[Stored items from a collection]
* * * * * * * * *

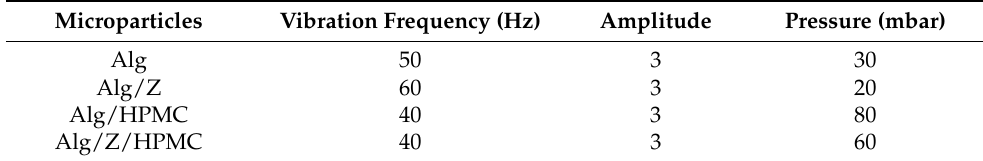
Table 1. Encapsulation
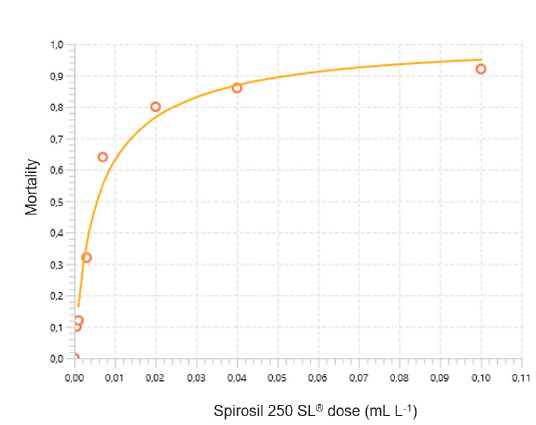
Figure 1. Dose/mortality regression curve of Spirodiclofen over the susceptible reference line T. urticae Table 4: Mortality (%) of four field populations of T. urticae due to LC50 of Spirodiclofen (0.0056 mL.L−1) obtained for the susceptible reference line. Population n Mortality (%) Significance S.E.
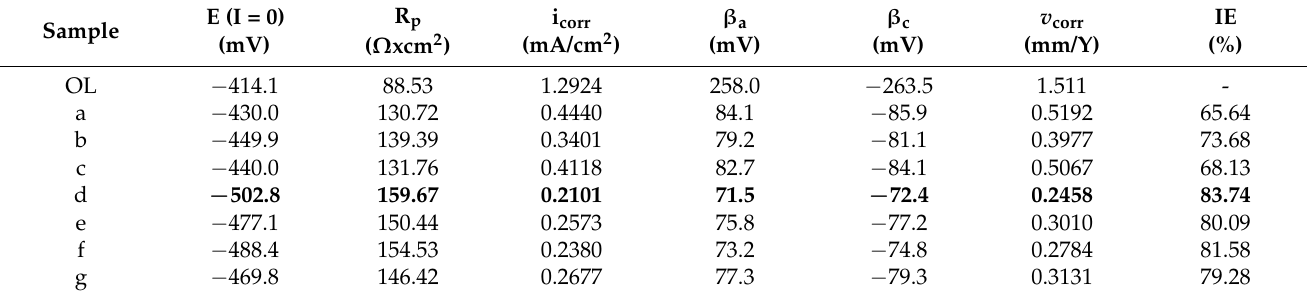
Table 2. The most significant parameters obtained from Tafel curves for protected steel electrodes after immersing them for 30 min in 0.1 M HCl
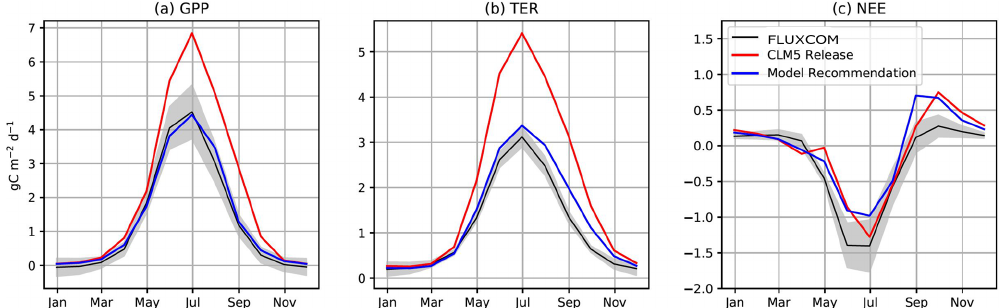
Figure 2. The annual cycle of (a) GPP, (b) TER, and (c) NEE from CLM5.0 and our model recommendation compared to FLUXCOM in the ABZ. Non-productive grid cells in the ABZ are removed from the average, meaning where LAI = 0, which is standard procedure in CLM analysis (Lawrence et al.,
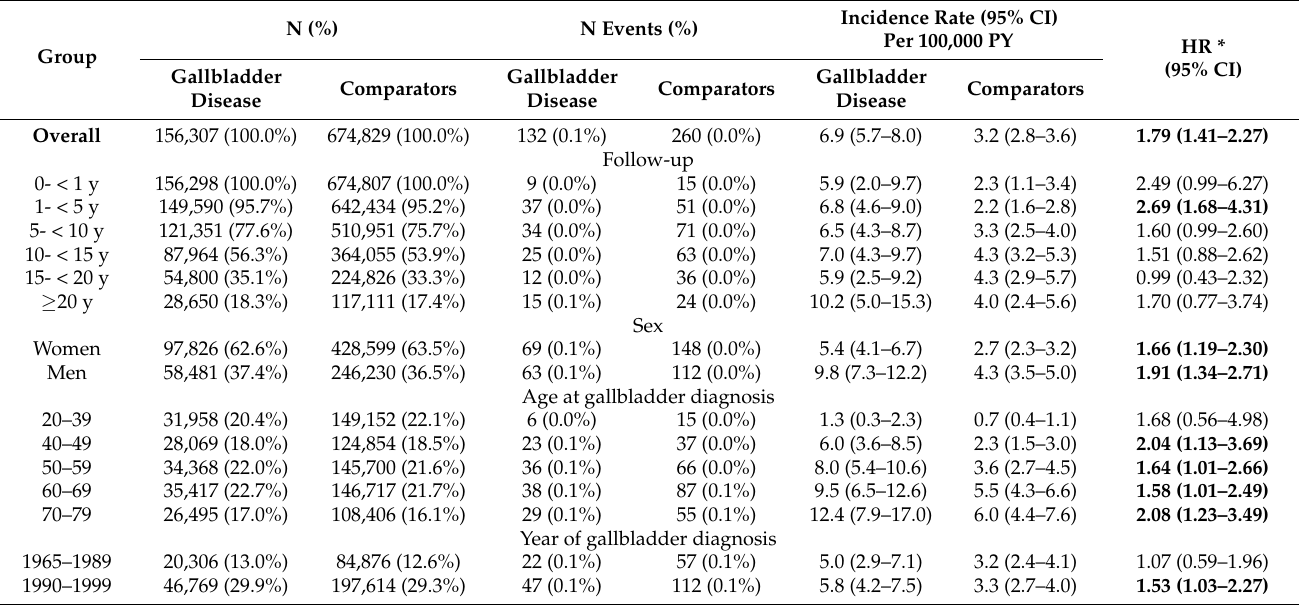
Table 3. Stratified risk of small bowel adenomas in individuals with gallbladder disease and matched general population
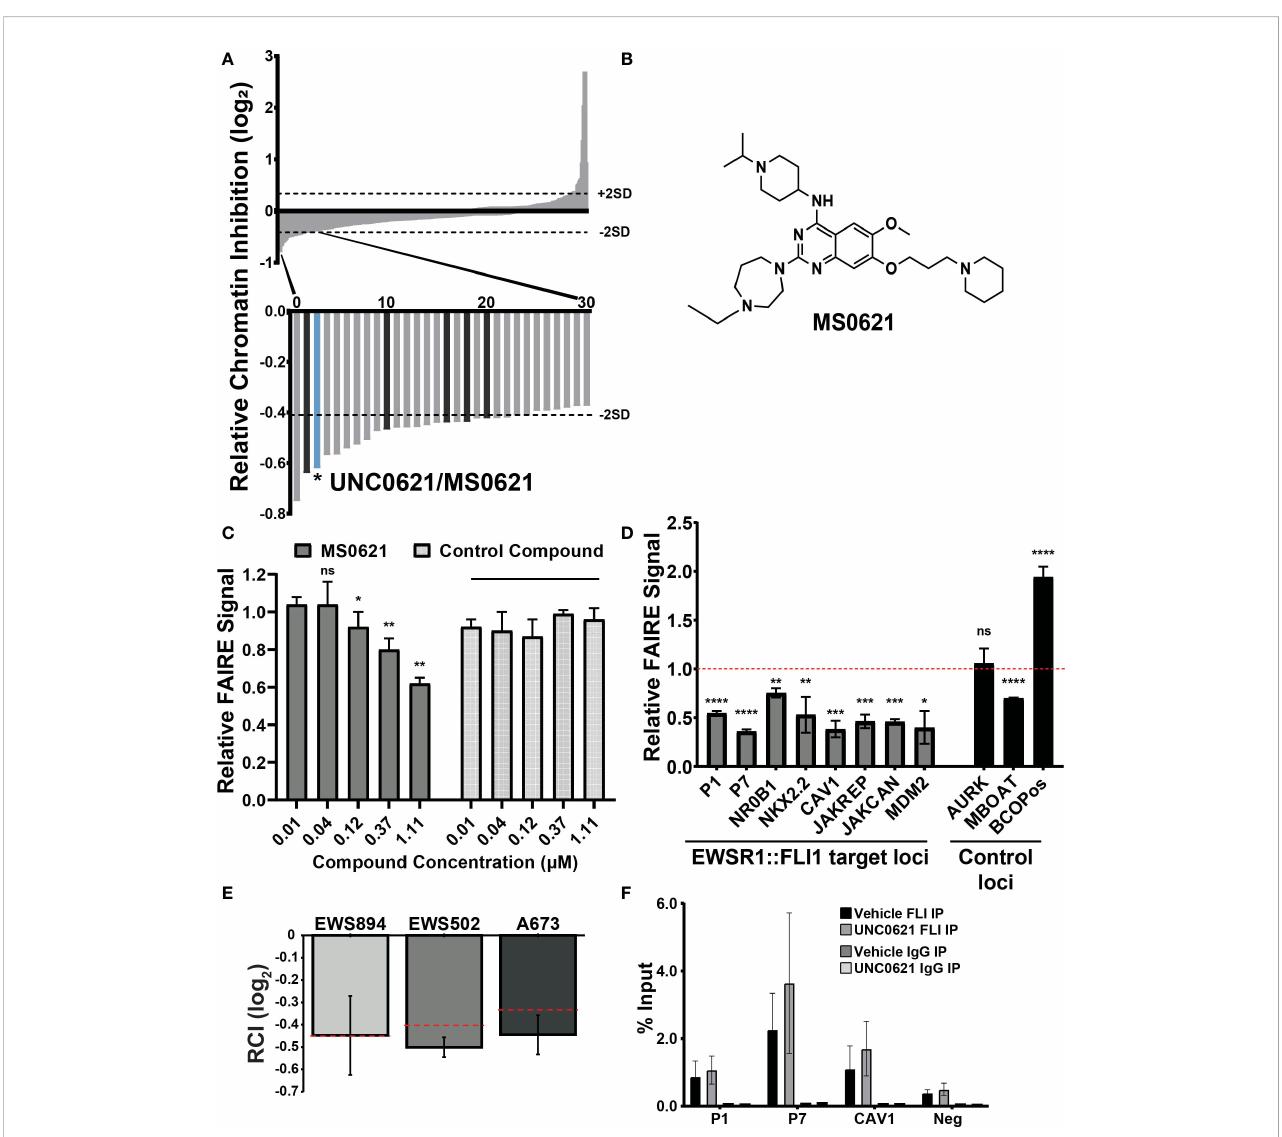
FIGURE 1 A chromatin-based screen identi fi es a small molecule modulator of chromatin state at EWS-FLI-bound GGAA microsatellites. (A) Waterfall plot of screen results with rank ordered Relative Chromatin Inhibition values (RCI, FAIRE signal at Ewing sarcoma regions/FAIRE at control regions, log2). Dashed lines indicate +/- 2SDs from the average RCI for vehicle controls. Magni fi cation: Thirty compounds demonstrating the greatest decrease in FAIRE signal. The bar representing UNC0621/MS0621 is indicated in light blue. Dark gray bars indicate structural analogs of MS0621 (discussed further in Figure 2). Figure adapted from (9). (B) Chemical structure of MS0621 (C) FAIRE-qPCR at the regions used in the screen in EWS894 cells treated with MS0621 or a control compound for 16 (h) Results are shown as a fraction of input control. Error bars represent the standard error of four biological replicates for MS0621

* * * * * * * * *

Copy the data word for word and omit every picture.

Table 1. Encapsulation
Figure 1. Dose/mortality regression curve of Spirodiclofen over the susceptible reference line T. urticae Table 4: Mortality (%) of four field populations of T. urticae due to LC50 of Spirodiclofen (0.0056 mL.L−1) obtained for the susceptible reference line. Population n Mortality (%) Significance S.E.
Table 2. The most significant parameters obtained from Tafel curves for protected steel electrodes after immersing them for 30 min in 0.1 M HCl
Figure 2. The annual cycle of (a) GPP, (b) TER, and (c) NEE from CLM5.0 and our model recommendation compared to FLUXCOM in the ABZ. Non-productive grid cells in the ABZ are removed from the average, meaning where LAI = 0, which is standard procedure in CLM analysis (Lawrence et al.,
Table 3. Stratified risk of small bowel adenomas in individuals with gallbladder disease and matched general population
FIGURE 1 A chromatin-based screen identi fi es a small molecule modulator of chromatin state at EWS-FLI-bound GGAA microsatellites. (A) Waterfall plot of screen results with rank ordered Relative Chromatin Inhibition values (RCI, FAIRE signal at Ewing sarcoma regions/FAIRE at control regions, log2). Dashed lines indicate +/- 2SDs from the average RCI for vehicle controls. Magni fi cation: Thirty compounds demonstrating the greatest decrease in FAIRE signal. The bar representing UNC0621/MS0621 is indicated in light blue. Dark gray bars indicate structural analogs of MS0621 (discussed further in Figure 2). Figure adapted from (9). (B) Chemical structure of MS0621 (C) FAIRE-qPCR at the regions used in the screen in EWS894 cells treated with MS0621 or a control compound for 16 (h) Results are shown as a fraction of input control. Error bars represent the standard error of four biological replicates for MS0621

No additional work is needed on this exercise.